Brasília, 1 dez (EFE).- O Mercosul acredita que é "muito possível" anunciar o tão almejado acordo comercial com a União Europeia (UE) e que é negociado há duas décadas em aproximadamente 10 dias, durante uma reunião marcada para Buenos Aires, segundo disseram nesta sexta-feira fontes próximas às negociações.

"É muito possível" que o "anúncio político" seja feito durante a reunião ministerial que a Organização Mundial do Comércio (OMC) realizará na capital argentina entre 10 e 13 de dezembro, disseram em Brasília membros da equipe negociadora do Mercosul.

Os técnicos de ambos blocos iniciaram em Bruxelas uma nova rodada de negociações, na qual, segundo fontes do Mercosul, persistem como "temas dominantes" o acesso aos biocombustíveis e às carnes ao mercado europeu.

A UE ofereceu em setembro anuidade de 70 mil toneladas de carne bovina e de 600 mil toneladas para o etanol, o que foi considerado pouco pelo bloco integrado por Argentina, Brasil, Paraguai e Uruguai.

"Isso causou uma insatisfação muito grande nos empresários do Mercosul", disseram as fontes, que agregaram que "o segredo de uma negociação é descobrir o ponto em que ambas as partes estão igualmente insatisfeitas, e esse ponto está muito próximo".

Segundo os negociadores do Mercosul, se for possível chegar a esse ponto, há "70% de chance" de o acordo ser anunciado durante a reunião ministerial da OMC, mesmo que existam algumas "diferenças" a serem limadas no plano político.

Entre essas diferenças figuram as carnes e os biocombustíveis, e caso não existam acordo entre os técnicos, podem ser abordadas durante reuniões que os ministros de Comércio e de Relações Exteriores de ambas as partes sustentarão em Buenos Aires.

Desse modo, seria possível fazer um "anúncio político" com relação à conclusão das negociações, e a assinatura do acordo comercial ficaria para meados de 2018, uma vez que o consenso tenha passado pela revisão legal exigida em uma negociação dessa natureza.

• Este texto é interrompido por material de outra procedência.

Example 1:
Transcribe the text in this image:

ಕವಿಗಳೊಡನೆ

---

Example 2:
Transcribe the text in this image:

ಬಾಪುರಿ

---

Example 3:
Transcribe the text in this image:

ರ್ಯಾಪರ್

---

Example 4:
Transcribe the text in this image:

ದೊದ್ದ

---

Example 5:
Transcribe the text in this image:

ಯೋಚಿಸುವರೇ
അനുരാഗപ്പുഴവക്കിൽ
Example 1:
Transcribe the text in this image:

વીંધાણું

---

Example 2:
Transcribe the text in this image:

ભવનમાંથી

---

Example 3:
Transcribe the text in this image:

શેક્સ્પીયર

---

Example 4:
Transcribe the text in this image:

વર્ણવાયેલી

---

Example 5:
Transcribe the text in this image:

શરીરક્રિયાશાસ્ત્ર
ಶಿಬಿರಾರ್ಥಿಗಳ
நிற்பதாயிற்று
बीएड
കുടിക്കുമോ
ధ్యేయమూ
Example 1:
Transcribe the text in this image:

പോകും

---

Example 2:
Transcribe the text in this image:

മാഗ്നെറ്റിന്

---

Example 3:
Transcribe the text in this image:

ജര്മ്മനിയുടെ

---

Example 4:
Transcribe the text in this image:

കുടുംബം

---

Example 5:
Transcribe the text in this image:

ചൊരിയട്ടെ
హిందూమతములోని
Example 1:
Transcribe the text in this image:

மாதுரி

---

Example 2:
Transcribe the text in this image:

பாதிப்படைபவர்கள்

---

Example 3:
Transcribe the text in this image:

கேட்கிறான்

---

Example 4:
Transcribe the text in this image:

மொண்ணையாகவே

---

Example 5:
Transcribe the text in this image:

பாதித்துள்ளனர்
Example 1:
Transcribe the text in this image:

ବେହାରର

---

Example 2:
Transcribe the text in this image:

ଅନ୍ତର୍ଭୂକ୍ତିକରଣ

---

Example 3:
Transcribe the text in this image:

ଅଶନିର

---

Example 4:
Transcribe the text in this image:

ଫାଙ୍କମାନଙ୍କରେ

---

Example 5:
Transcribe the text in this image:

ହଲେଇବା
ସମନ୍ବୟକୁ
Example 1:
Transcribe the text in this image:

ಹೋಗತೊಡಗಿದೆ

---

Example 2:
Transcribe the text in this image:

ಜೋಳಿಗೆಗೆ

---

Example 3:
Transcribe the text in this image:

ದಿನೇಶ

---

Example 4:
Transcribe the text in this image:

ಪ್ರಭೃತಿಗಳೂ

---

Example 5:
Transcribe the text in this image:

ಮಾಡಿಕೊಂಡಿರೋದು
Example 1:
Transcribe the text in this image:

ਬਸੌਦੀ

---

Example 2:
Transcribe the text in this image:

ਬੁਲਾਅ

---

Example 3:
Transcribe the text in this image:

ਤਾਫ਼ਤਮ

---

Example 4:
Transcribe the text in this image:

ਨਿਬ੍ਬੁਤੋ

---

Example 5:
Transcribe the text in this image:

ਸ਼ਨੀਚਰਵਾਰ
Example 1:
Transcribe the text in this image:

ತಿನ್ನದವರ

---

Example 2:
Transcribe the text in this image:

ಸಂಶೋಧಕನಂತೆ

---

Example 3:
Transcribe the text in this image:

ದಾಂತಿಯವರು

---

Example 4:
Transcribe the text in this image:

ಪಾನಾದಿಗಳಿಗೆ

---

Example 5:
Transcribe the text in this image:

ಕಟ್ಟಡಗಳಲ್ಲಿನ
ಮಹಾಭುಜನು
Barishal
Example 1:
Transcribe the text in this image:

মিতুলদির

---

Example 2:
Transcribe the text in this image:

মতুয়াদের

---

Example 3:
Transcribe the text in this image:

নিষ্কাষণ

Segundo as fontes do Mercosul, se assim for, pelo menos em seus aspectos puramente comerciais, o acordo estará em vigor uma vez que for ratificado pelo Parlamento Europeu e as câmaras legislativas de Argentina, Brasil, Paraguai e Uruguai.

De todos modos, os negociadores do bloco sul-americano disseram que se chegarem ao "anúncio político", não será "uma mera declaração de intenções", mas "o compromisso de que a assinatura do acordo seria irreversível".